** start SOURCE MATERIAL **

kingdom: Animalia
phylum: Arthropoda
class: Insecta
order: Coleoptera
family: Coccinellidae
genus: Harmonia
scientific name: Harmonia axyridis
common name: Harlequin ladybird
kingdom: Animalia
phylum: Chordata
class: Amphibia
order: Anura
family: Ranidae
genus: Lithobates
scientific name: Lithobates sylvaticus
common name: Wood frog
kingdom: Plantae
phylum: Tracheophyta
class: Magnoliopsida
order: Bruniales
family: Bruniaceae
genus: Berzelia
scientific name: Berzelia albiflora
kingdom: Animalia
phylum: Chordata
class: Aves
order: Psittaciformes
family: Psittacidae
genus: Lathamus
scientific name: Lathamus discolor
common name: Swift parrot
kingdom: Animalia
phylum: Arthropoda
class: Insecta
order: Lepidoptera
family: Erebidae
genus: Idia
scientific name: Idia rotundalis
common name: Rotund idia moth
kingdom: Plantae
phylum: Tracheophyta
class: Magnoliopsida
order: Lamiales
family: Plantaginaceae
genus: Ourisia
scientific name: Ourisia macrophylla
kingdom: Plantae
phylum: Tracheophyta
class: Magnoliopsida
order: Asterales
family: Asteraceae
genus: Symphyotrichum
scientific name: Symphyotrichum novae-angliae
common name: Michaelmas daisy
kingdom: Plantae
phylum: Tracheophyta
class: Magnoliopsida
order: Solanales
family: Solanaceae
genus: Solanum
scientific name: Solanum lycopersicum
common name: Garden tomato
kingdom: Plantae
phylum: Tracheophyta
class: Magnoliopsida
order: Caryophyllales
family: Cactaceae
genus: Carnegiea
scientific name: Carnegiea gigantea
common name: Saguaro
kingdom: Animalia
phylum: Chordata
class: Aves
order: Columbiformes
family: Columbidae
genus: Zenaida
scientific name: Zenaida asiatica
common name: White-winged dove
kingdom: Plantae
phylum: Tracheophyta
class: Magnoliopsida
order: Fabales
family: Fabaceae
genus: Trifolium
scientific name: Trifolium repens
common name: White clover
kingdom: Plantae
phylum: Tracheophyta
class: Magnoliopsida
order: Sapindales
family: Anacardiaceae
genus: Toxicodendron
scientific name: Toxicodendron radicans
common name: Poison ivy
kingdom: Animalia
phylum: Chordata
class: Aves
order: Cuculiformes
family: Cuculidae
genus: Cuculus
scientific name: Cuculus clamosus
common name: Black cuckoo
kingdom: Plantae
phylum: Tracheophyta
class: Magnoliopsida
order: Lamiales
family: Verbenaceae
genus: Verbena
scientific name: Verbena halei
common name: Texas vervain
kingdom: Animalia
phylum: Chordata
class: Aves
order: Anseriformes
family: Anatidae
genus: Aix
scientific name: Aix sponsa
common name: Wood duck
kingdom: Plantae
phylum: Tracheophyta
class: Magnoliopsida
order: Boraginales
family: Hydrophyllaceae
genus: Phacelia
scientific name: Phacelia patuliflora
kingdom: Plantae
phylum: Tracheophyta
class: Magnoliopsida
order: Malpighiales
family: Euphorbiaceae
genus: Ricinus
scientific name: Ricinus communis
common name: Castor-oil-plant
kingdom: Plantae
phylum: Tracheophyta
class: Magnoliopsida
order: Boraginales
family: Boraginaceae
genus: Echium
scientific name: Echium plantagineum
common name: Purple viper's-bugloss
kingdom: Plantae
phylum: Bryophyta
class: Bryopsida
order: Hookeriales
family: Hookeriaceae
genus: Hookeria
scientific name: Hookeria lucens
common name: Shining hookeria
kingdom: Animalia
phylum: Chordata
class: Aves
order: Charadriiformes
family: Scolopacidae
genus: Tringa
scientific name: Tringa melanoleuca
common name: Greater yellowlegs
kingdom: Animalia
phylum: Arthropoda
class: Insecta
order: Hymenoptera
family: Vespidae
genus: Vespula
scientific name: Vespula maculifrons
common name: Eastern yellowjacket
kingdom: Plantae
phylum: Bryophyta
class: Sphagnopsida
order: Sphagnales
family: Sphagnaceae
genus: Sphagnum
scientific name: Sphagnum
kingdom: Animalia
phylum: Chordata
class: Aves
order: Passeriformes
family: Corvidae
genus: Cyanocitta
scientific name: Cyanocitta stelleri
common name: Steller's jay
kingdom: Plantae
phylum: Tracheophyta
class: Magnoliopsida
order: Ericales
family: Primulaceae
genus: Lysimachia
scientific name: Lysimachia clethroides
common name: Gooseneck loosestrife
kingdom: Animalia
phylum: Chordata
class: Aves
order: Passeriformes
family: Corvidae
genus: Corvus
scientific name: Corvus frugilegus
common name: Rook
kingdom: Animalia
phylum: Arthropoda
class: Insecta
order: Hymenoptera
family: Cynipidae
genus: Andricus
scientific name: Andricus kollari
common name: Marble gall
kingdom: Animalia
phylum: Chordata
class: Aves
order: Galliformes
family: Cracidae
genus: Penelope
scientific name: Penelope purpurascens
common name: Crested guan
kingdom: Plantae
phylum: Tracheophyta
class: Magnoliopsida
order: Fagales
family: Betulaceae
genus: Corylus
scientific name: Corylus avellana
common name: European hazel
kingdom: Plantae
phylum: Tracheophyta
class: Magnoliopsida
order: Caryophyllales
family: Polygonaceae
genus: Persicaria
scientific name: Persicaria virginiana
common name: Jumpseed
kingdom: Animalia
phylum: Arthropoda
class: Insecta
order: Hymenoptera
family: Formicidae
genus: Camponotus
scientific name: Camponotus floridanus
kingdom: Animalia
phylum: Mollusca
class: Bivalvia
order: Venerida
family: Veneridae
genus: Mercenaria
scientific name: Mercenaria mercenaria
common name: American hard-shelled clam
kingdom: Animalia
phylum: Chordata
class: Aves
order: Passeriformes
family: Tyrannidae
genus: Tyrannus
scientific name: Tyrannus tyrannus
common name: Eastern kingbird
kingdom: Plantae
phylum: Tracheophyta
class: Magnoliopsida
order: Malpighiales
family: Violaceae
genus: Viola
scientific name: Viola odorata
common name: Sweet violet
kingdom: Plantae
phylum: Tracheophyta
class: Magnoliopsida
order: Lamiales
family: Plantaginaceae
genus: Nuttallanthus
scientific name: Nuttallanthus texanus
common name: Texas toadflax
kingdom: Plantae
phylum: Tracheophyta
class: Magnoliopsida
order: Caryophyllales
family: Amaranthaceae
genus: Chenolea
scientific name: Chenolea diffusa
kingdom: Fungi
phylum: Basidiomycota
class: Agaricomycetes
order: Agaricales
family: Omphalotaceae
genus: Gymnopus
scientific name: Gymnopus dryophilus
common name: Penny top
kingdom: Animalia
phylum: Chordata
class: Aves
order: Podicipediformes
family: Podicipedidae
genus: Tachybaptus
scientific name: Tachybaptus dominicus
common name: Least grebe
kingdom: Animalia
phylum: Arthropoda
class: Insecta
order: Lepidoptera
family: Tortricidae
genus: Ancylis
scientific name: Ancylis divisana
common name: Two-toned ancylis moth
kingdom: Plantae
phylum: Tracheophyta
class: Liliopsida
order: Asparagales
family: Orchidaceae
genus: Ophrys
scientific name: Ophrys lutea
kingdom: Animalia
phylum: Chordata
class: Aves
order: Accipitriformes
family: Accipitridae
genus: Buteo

** end SOURCE MATERIAL **

#### [SHORT PROBLEM]
Update the listing by replacing every "common name" with "vernacular name", leaving all other text unchanged.

#### [EXERCISE RESPONSE]
kingdom: Animalia
phylum: Arthropoda
class: Insecta
order: Coleoptera
family: Coccinellidae
genus: Harmonia
scientific name: Harmonia axyridis
vernacular name: Harlequin ladybird
kingdom: Animalia
phylum: Chordata
class: Amphibia
order: Anura
family: Ranidae
genus: Lithobates
scientific name: Lithobates sylvaticus
vernacular name: Wood frog
kingdom: Plantae
phylum: Tracheophyta
class: Magnoliopsida
order: Bruniales
family: Bruniaceae
genus: Berzelia
scientific name: Berzelia albiflora
kingdom: Animalia
phylum: Chordata
class: Aves
order: Psittaciformes
family: Psittacidae
genus: Lathamus
scientific name: Lathamus discolor
vernacular name: Swift parrot
kingdom: Animalia
phylum: Arthropoda
class: Insecta
order: Lepidoptera
family: Erebidae
genus: Idia
scientific name: Idia rotundalis
vernacular name: Rotund idia moth
kingdom: Plantae
phylum: Tracheophyta
class: Magnoliopsida
order: Lamiales
family: Plantaginaceae
genus: Ourisia
scientific name: Ourisia macrophylla
kingdom: Plantae
phylum: Tracheophyta
class: Magnoliopsida
order: Asterales
family: Asteraceae
genus: Symphyotrichum
scientific name: Symphyotrichum novae-angliae
vernacular name: Michaelmas daisy
kingdom: Plantae
phylum: Tracheophyta
class: Magnoliopsida
order: Solanales
family: Solanaceae
genus: Solanum
scientific name: Solanum lycopersicum
vernacular name: Garden tomato
kingdom: Plantae
phylum: Tracheophyta
class: Magnoliopsida
order: Caryophyllales
family: Cactaceae
genus: Carnegiea
scientific name: Carnegiea gigantea
vernacular name: Saguaro
kingdom: Animalia
phylum: Chordata
class: Aves
order: Columbiformes
family: Columbidae
genus: Zenaida
scientific name: Zenaida asiatica
vernacular name: White-winged dove
kingdom: Plantae
phylum: Tracheophyta
class: Magnoliopsida
order: Fabales
family: Fabaceae
genus: Trifolium
scientific name: Trifolium repens
vernacular name: White clover
kingdom: Plantae
phylum: Tracheophyta
class: Magnoliopsida
order: Sapindales
family: Anacardiaceae
genus: Toxicodendron
scientific name: Toxicodendron radicans
vernacular name: Poison ivy
kingdom: Animalia
phylum: Chordata
class: Aves
order: Cuculiformes
family: Cuculidae
genus: Cuculus
scientific name: Cuculus clamosus
vernacular name: Black cuckoo
kingdom: Plantae
phylum: Tracheophyta
class: Magnoliopsida
order: Lamiales
family: Verbenaceae
genus: Verbena
scientific name: Verbena halei
vernacular name: Texas vervain
kingdom: Animalia
phylum: Chordata
class: Aves
order: Anseriformes
family: Anatidae
genus: Aix
scientific name: Aix sponsa
vernacular name: Wood duck
kingdom: Plantae
phylum: Tracheophyta
class: Magnoliopsida
order: Boraginales
family: Hydrophyllaceae
genus: Phacelia
scientific name: Phacelia patuliflora
kingdom: Plantae
phylum: Tracheophyta
class: Magnoliopsida
order: Malpighiales
family: Euphorbiaceae
genus: Ricinus
scientific name: Ricinus communis
vernacular name: Castor-oil-plant
kingdom: Plantae
phylum: Tracheophyta
class: Magnoliopsida
order: Boraginales
family: Boraginaceae
genus: Echium
scientific name: Echium plantagineum
vernacular name: Purple viper's-bugloss
kingdom: Plantae
phylum: Bryophyta
class: Bryopsida
order: Hookeriales
family: Hookeriaceae
genus: Hookeria
scientific name: Hookeria lucens
vernacular name: Shining hookeria
kingdom: Animalia
phylum: Chordata
class: Aves
order: Charadriiformes
family: Scolopacidae
genus: Tringa
scientific name: Tringa melanoleuca
vernacular name: Greater yellowlegs
kingdom: Animalia
phylum: Arthropoda
class: Insecta
order: Hymenoptera
family: Vespidae
genus: Vespula
scientific name: Vespula maculifrons
vernacular name: Eastern yellowjacket
kingdom: Plantae
phylum: Bryophyta
class: Sphagnopsida
order: Sphagnales
family: Sphagnaceae
genus: Sphagnum
scientific name: Sphagnum
kingdom: Animalia
phylum: Chordata
class: Aves
order: Passeriformes
family: Corvidae
genus: Cyanocitta
scientific name: Cyanocitta stelleri
vernacular name: Steller's jay
kingdom: Plantae
phylum: Tracheophyta
class: Magnoliopsida
order: Ericales
family: Primulaceae
genus: Lysimachia
scientific name: Lysimachia clethroides
vernacular name: Gooseneck loosestrife
kingdom: Animalia
phylum: Chordata
class: Aves
order: Passeriformes
family: Corvidae
genus: Corvus
scientific name: Corvus frugilegus
vernacular name: Rook
kingdom: Animalia
phylum: Arthropoda
class: Insecta
order: Hymenoptera
family: Cynipidae
genus: Andricus
scientific name: Andricus kollari
vernacular name: Marble gall
kingdom: Animalia
phylum: Chordata
class: Aves
order: Galliformes
family: Cracidae
genus: Penelope
scientific name: Penelope purpurascens
vernacular name: Crested guan
kingdom: Plantae
phylum: Tracheophyta
class: Magnoliopsida
order: Fagales
family: Betulaceae
genus: Corylus
scientific name: Corylus avellana
vernacular name: European hazel
kingdom: Plantae
phylum: Tracheophyta
class: Magnoliopsida
order: Caryophyllales
family: Polygonaceae
genus: Persicaria
scientific name: Persicaria virginiana
vernacular name: Jumpseed
kingdom: Animalia
phylum: Arthropoda
class: Insecta
order: Hymenoptera
family: Formicidae
genus: Camponotus
scientific name: Camponotus floridanus
kingdom: Animalia
phylum: Mollusca
class: Bivalvia
order: Venerida
family: Veneridae
genus: Mercenaria
scientific name: Mercenaria mercenaria
vernacular name: American hard-shelled clam
kingdom: Animalia
phylum: Chordata
class: Aves
order: Passeriformes
family: Tyrannidae
genus: Tyrannus
scientific name: Tyrannus tyrannus
vernacular name: Eastern kingbird
kingdom: Plantae
phylum: Tracheophyta
class: Magnoliopsida
order: Malpighiales
family: Violaceae
genus: Viola
scientific name: Viola odorata
vernacular name: Sweet violet
kingdom: Plantae
phylum: Tracheophyta
class: Magnoliopsida
order: Lamiales
family: Plantaginaceae
genus: Nuttallanthus
scientific name: Nuttallanthus texanus
vernacular name: Texas toadflax
kingdom: Plantae
phylum: Tracheophyta
class: Magnoliopsida
order: Caryophyllales
family: Amaranthaceae
genus: Chenolea
scientific name: Chenolea diffusa
kingdom: Fungi
phylum: Basidiomycota
class: Agaricomycetes
order: Agaricales
family: Omphalotaceae
genus: Gymnopus
scientific name: Gymnopus dryophilus
vernacular name: Penny top
kingdom: Animalia
phylum: Chordata
class: Aves
order: Podicipediformes
family: Podicipedidae
genus: Tachybaptus
scientific name: Tachybaptus dominicus
vernacular name: Least grebe
kingdom: Animalia
phylum: Arthropoda
class: Insecta
order: Lepidoptera
family: Tortricidae
genus: Ancylis
scientific name: Ancylis divisana
vernacular name: Two-toned ancylis moth
kingdom: Plantae
phylum: Tracheophyta
class: Liliopsida
order: Asparagales
family: Orchidaceae
genus: Ophrys
scientific name: Ophrys lutea
kingdom: Animalia
phylum: Chordata
class: Aves
order: Accipitriformes
family: Accipitridae
genus: Buteo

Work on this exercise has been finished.